THE MAN WHO PARDONED NIXON

By

Pub Date: June 30th, 1976
Publisher: St. Martin's

The nastiest book yet on Gerald Ford--by the former Nixon aide who spelled out his disillusionment in Game Plan for Disaster. Unlike Richard Reeves (A Ford, Not a Lincoln, 1975), Mollenhoff doesn't indict Ford for just being dumb. He dredges up a good deal of circumstantial evidence to support insinuations of a pre-resignation ""deal"" between Ford and Nixon on the pardon.
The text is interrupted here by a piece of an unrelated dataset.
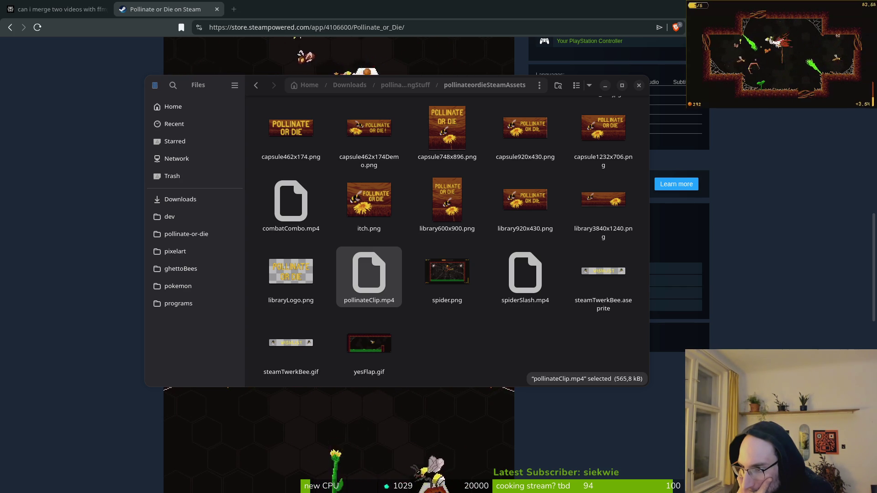
click(25, 180)
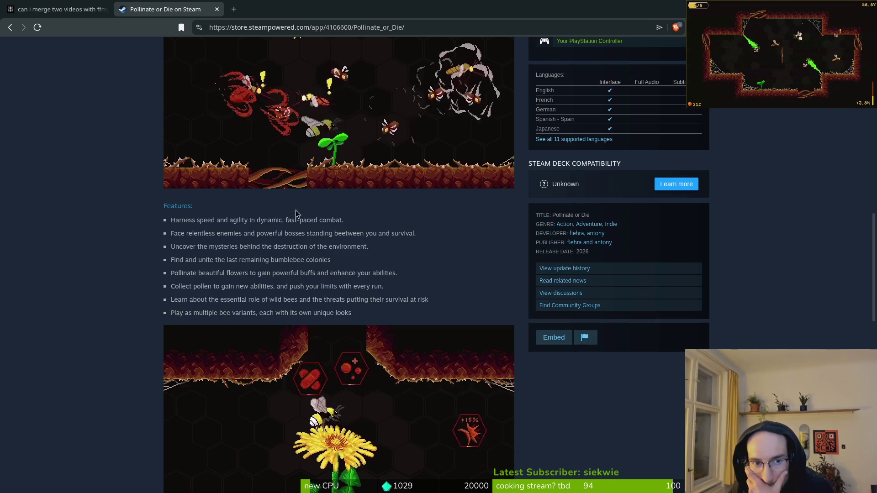
- Scroll back to the top of the Pollinate or Die store page and start a store search
scroll(239, 258, up, 3)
He goes on to underline Ford's key role in squashing the House Banking and Currency Committee's early efforts to get at Maurice Stans, CREEP, and Watergate, as far back as '72. Pointing out that Ford's ""compassion"" for the fallen Nixon not only wrecked his own credibility but also crippled his Congressional anti-inflation programs, Mollenhoff hints darkly that the many extant but undisclosed Ford-Nixon tapes, particularly their conversations after Ford became Vice President, will some day reveal machinations between them. Mollenhoff also lashes out at Ford's veto (unsuccessful) of the Freedom of Information Act, his appointment of besmirched John Connally to the Foreign Intelligence Advisory Board, and his zealous maintenance of Nixon's ""executive privilege"" line. All this to nail down his case against ""Mr. Amiability,"" the man of candor who ""stretched his political power to the limit to shield"" his duplicitous chum. Mollenhoff's low estimate of Ford is shared by many people; but the personal rancor one senses here toward the man whom not so long ago ""I regarded as a friend"" taints his case.